The answer to this question varies from one person to another based on innumerable variables, but the point at which one leaves the workforce has immense implications for the retirement years.

If one wants to compare themselves to the average retirement age in the U.S., see below:

If one retires too early, they risk running out of money. Conversely, retiring too late may cause the investor to miss out on planned experiences. Keep reading this article for more on the average expected and actual retirement ages in the United States.

Retirement: Expectations Versus Reality

Americans have historically made their decision to retire based upon their eligibility to receive Social Security payments or their ability to receive defined benefit plan payments from their employer. However, defined benefit plans, typically called pensions, are much rarer than they used to be and thus, investors must make up that income gap with prudent investing. This has caused expectations for retirement age to gradually increase in the past couple of decades, as seen below.

When Do You Expect To Retire

Source: Gallup

Polling giant Gallup regularly asks workforce participants in the US when they believe they’ll be able to retire. As we can see, the average response was 60 about 25 years ago, while the average is 66 today. There are many reasons why people would put off retirement, including taking care of aging parents, uncertainty around investment returns, and even the state one lives in. Indeed, states with lower cost of living tend to see earlier retirement ages, which makes a lot of sense considering most retirees are on a budget.

The good news is that while expectations for retirement age have been rising, the actual ages people retire in the US aren’t as high.

Average Age Of Retirement

Source: Gallup

This chart from Gallup shows the average retirement age for those in the US by year and while the average has risen from 57 to 61 in the past 30 years or so, that is a full five years earlier than non-retirees today expect to retire. Indeed, it would appear the historical data suggest that people who aren’t retired are too pessimistic about when they will be able to retire, and tend to make the move around the age of 60.

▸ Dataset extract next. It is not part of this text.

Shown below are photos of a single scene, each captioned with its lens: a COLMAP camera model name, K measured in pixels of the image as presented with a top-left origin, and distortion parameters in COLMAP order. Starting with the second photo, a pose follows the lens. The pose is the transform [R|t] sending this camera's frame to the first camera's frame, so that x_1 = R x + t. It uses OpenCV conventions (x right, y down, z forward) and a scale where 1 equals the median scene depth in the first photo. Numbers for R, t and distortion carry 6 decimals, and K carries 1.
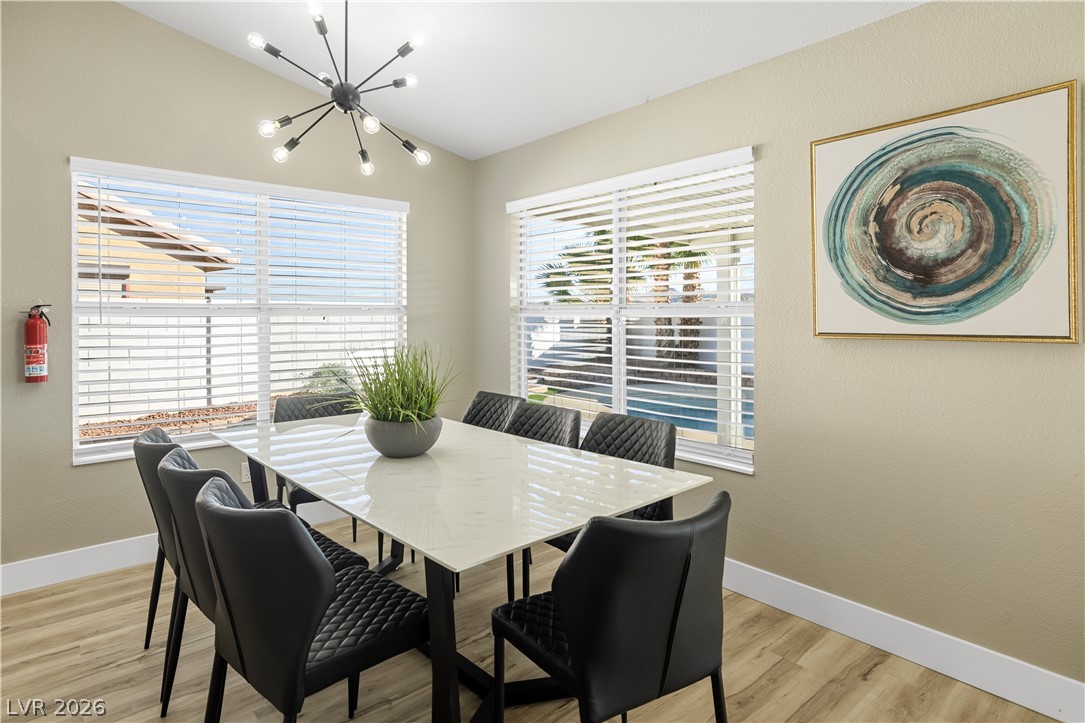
lens RADIAL K [[587.0, 0, 527.3], [0, 587.0, 324.5], [0, 0, 1]] dist [-0.002710, 0.000363]
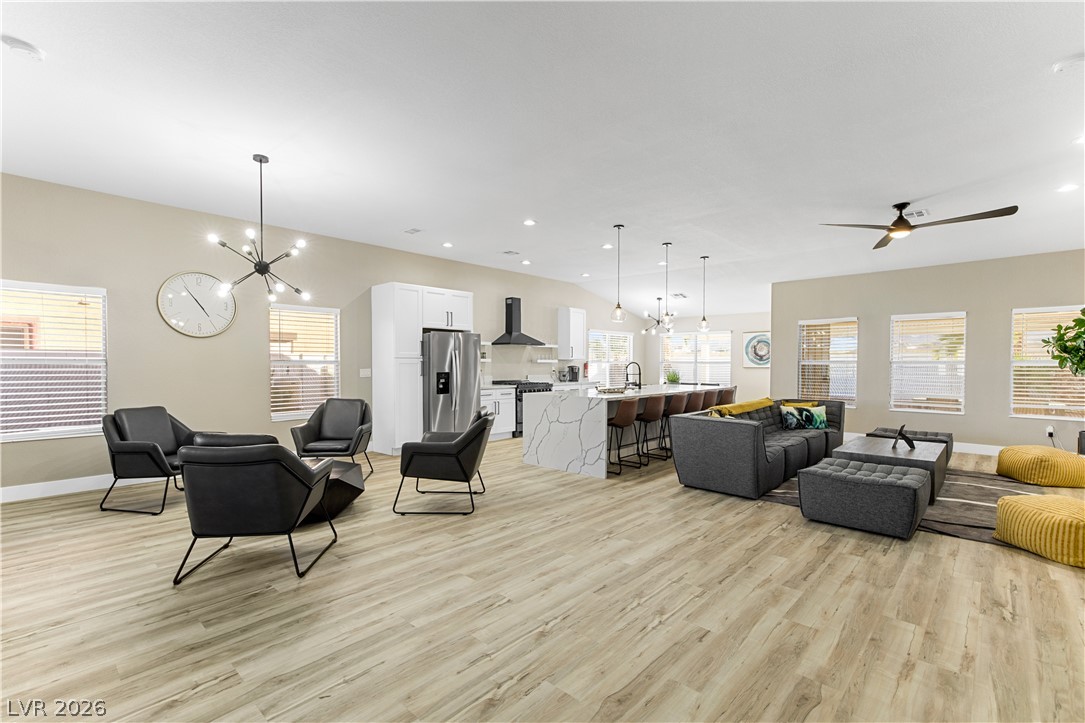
lens RADIAL K [[492.9, 0, 542.3], [0, 492.9, 369.3], [0, 0, 1]] dist [0.016182, 0.000055]
pose [[0.995757, 0.000324, 0.092023, -1.996430], [-0.000600, 0.999995, 0.002972, 0.020952], [-0.092022, -0.003015, 0.995752, -3.790550]]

The data above is based on the average age of retirees, which can be skewed by those that retire very early, either because they’ve had some sort of financial windfall that allows them the ability to cease working, for health reasons, or some other cause to leave the workforce. The data below shows the cumulative number of people retired by each age, which is also instructive.

Cumulative Retiree Age

Source: DQYDJ

We can see that a very small portion of the population is retired by age 50, but that number more than doubles to ~25% of the population by age 55. That is still a very early retirement age, but roughly one-quarter of the US is reaching that milestone. By age 60, about 45% of the workforce is retired, and by age 65, the cumulative number of retirees is about 85% of the population. In other words, Americans tend to retire in a small range of ages and while there are some people that choose to work past 65 or are forced to for one reason or another, the overwhelming majority of people are out of the workforce by age 65.

Final Thoughts

The age at which one retires is a significant decision. It impacts the amount of time available to enjoy the activities one saved for during their working life, and whether or not each person has enough money to do so. There are many factors to consider, including how much money each person needs in retirement, as well as any benefits one is eligible for once they stop working (or decide to do freelance work while retired). Social Security is available to most people that have worked during their lives and benefits can begin as early as age 62, although full benefits won’t be available until age 66 or higher, depending upon when the prospective retiree was born.

Investors can also prepare themselves for retirement by projecting how much income they’ll need, how much time they have before they want to retire, and the expected returns of their investments.

To that end, we believe dividend growth stocks with high yields are an excellent match for many retirees needs.  The strongest of these stocks can provide a compelling mix of current income, safety (income safety, with price volatility), and favorable returns.